TASK STATEMENT:
Your job with the data below is to output exactly the lines from the one holding "Note: This example" down to the one holding "device | None |", both included, and no others.

(Dataset entries)
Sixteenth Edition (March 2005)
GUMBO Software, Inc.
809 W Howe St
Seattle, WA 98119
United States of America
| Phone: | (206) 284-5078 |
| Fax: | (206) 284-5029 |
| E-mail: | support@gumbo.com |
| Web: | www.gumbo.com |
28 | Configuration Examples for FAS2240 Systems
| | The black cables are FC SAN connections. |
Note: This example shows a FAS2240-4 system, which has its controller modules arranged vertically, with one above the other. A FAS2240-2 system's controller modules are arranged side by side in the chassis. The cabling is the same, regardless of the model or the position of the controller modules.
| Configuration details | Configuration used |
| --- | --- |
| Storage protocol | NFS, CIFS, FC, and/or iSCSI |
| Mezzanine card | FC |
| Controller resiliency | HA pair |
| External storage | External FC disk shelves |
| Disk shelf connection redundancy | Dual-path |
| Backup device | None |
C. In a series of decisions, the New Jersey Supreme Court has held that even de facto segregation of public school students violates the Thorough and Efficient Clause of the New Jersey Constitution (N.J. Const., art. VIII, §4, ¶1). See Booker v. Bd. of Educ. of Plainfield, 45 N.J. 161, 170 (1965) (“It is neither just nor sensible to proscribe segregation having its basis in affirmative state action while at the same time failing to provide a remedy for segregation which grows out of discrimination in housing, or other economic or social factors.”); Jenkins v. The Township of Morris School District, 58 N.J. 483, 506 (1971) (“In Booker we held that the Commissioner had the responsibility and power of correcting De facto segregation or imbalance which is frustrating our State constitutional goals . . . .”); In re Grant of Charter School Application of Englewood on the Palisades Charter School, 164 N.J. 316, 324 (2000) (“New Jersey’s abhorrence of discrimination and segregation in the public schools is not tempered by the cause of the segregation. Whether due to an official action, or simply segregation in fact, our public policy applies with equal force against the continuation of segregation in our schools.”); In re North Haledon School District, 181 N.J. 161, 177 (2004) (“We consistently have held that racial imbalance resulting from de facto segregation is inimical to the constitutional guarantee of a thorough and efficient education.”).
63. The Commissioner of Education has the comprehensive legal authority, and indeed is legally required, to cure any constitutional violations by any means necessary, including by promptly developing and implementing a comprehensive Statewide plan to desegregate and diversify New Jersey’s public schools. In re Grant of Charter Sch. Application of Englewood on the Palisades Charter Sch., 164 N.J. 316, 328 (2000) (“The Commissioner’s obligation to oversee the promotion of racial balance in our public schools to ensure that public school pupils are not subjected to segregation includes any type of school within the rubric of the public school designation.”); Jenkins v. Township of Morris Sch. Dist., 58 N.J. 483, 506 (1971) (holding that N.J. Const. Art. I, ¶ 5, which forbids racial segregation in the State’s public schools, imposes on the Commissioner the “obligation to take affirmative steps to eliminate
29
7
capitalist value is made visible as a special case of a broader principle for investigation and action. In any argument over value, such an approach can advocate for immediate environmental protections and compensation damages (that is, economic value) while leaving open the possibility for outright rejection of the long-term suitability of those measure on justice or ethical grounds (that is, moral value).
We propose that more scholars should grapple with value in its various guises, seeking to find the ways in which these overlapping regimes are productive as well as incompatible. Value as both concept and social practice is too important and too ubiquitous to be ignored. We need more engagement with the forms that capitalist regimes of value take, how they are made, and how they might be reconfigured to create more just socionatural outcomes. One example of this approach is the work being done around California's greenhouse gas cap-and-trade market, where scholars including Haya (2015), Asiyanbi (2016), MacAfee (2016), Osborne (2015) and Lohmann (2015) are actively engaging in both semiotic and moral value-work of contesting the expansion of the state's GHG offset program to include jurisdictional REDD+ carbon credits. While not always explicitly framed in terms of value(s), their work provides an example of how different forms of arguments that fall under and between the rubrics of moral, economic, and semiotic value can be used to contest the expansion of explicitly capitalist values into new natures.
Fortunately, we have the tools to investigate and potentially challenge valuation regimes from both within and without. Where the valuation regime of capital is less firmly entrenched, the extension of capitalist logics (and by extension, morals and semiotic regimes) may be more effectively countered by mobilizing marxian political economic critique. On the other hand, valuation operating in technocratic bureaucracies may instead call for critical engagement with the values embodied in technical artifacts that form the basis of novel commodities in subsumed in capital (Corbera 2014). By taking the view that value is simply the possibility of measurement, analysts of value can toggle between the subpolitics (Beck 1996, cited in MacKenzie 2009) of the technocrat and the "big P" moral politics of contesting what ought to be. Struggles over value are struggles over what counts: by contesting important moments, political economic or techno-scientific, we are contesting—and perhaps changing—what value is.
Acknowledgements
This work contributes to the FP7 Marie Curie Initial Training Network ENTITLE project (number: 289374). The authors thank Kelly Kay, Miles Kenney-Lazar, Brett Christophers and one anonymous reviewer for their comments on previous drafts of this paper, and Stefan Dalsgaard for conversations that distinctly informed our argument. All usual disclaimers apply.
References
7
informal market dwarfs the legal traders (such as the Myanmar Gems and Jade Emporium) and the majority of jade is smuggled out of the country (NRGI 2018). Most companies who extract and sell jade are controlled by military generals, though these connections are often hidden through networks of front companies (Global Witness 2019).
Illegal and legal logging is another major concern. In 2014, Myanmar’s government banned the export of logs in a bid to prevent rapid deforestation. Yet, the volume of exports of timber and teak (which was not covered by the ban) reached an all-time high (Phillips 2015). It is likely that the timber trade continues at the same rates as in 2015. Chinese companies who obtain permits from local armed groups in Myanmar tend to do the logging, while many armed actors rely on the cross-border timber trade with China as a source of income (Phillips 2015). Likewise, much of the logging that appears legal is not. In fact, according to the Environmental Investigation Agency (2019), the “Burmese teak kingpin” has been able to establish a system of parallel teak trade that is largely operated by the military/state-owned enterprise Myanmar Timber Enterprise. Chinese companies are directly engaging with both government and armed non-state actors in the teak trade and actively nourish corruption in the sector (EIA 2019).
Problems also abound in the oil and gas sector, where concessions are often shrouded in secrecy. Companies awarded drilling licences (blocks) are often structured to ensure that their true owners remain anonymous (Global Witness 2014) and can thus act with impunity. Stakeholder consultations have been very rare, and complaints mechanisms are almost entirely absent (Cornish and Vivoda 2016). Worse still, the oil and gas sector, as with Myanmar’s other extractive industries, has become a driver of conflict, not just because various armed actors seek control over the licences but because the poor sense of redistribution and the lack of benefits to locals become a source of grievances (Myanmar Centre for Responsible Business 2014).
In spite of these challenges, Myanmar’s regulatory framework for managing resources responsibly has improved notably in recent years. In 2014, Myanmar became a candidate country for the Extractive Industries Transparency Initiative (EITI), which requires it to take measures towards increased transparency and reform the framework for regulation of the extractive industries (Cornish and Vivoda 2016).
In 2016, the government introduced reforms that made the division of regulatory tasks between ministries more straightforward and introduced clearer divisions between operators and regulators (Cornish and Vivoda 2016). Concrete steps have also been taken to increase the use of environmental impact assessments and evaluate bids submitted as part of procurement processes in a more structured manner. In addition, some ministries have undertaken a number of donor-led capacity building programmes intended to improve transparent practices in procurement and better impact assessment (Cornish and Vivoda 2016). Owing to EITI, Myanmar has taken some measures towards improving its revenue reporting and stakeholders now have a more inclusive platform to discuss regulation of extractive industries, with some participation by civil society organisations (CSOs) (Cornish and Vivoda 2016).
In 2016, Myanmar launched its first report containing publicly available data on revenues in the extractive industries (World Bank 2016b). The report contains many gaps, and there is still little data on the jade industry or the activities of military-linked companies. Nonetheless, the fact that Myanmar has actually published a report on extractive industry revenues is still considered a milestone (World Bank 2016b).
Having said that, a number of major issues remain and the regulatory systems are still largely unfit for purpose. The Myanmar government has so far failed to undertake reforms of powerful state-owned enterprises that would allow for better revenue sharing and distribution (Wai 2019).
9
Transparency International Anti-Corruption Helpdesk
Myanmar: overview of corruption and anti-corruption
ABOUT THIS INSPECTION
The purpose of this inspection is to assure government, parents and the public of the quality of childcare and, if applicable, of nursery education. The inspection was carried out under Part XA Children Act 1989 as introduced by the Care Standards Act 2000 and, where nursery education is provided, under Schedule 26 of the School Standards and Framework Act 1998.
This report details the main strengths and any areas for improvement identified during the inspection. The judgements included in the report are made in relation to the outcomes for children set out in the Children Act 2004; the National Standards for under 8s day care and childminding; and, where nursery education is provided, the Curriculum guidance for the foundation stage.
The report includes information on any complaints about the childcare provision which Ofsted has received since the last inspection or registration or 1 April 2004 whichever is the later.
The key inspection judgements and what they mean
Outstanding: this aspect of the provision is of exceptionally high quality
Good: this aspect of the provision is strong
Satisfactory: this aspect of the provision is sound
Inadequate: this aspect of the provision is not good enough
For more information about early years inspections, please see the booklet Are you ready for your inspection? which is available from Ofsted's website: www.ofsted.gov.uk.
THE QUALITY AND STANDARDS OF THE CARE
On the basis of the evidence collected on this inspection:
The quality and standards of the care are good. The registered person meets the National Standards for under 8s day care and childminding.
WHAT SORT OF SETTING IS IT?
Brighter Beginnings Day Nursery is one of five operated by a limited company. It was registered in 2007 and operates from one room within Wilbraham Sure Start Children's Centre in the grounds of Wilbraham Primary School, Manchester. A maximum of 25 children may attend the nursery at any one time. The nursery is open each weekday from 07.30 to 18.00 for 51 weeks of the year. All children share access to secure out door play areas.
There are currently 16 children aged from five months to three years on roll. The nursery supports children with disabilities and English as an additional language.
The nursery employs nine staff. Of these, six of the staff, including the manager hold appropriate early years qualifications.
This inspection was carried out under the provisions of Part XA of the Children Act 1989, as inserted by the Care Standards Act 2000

EXERCISE ANSWER:
Note: This example shows a FAS2240-4 system, which has its controller modules arranged vertically, with one above the other. A FAS2240-2 system's controller modules are arranged side by side in the chassis. The cabling is the same, regardless of the model or the position of the controller modules.
| Configuration details | Configuration used |
| --- | --- |
| Storage protocol | NFS, CIFS, FC, and/or iSCSI |
| Mezzanine card | FC |
| Controller resiliency | HA pair |
| External storage | External FC disk shelves |
| Disk shelf connection redundancy | Dual-path |
| Backup device | None |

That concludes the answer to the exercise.